Art house cinema is a term that encompasses films that aim for our minds and souls instead of our wallets, films that are made for artistic and experimental purposes rather than to be marketably entertaining. Sammy Ward tells us about some historically influential art films and why they could be a dying genre. 

There is a strong divide of opinions over art house films /art film. These movies are normally independently-produced, with artistic or experimental content and style as the main focus, rather than narrative and structure. Film is a visual format after all, and this genre allows us to see it as art, with its visual aesthetics and symbolism. Art house movies aren’t created to entertain, but to provoke thought, like a painting would. Thus art film has an extremely niche market. It was this genre of filmmaking, however, that allowed people to use the medium as a form for entertainment. It all started with art film. 

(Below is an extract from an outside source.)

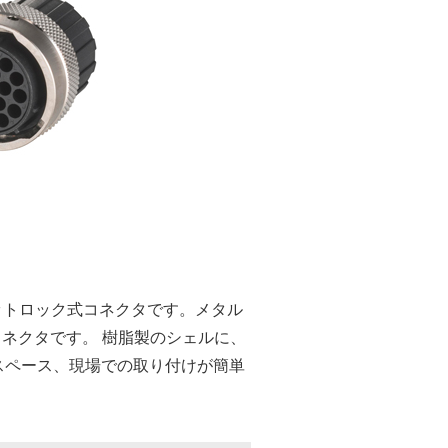
ットロック式コネクタです。メタル
ネクタです。 樹脂製のシェルに、
スペース、現場での取り付けが簡単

In the early nineteen hundreds, people used film to document real life events, then these shots would be cut together as a montage. With no sound at that time, they had to rely on the visuals and editing to incite emotion. Whether for educational purposes or entertainment, it was a format to show cultural idealism. There were some very famous films which began to have entertainment value, although still considered art films. The main ones I feel worth noting and am inspired by are from the Spanish avant-garde movement.

Un Chien Andalou (1929), famous for the special effects of slashing an eyeball, is a surrealist short film by Spanish director Luis Buñuel and artist Salvador Dalí. It has no conventional narrative; it uses “dream logic”, with a series of related scenes all discombobulated. The concept is suppressed human emotions.


Buñuel and Dalí went on to create more films. L’Age d’or, a surrealist comedy and one of the first sound films in France, was one of the most notable. They had only one rule: “no idea or image that might lend itself to a rational explanation of any kind would be accepted.” They used unsuppressed imagination without justification. For any artist or filmmaker, It’s this kind of cinema that can inspire not just more art films but also mainstream features. These are the best of the genre; movies that are artistic and fantastical.

Sometimes art house films can be art for the sake of being art, sometimes they don’t have any form of identity, and sometimes they’re just incomprehensible. That’s why it is a dying genre. It can’t be appreciated if the audience aren’t feeling any emotions.

The term art film has had many different meanings. It has been used to describe B-movies from the 60’s and 70’s, something which I’m sure would have many fans of the genre scathing at the thought. Art film relies on the audience to think for themselves, so it comes down to how you perceive films and how you prefer to view them. There are, however, some great experimental films that have wonderful visuals to tell a structured story. In foreign films that take more of a risk, the two end up being mutually exclusive. It could be a way forward by converging this genre to make some amazing films with true originality and intellectual integrity. 


As a film fanatic, I love to write/talk about them as well as making short form films. I aspire to host my own screening events and one day make a feature film.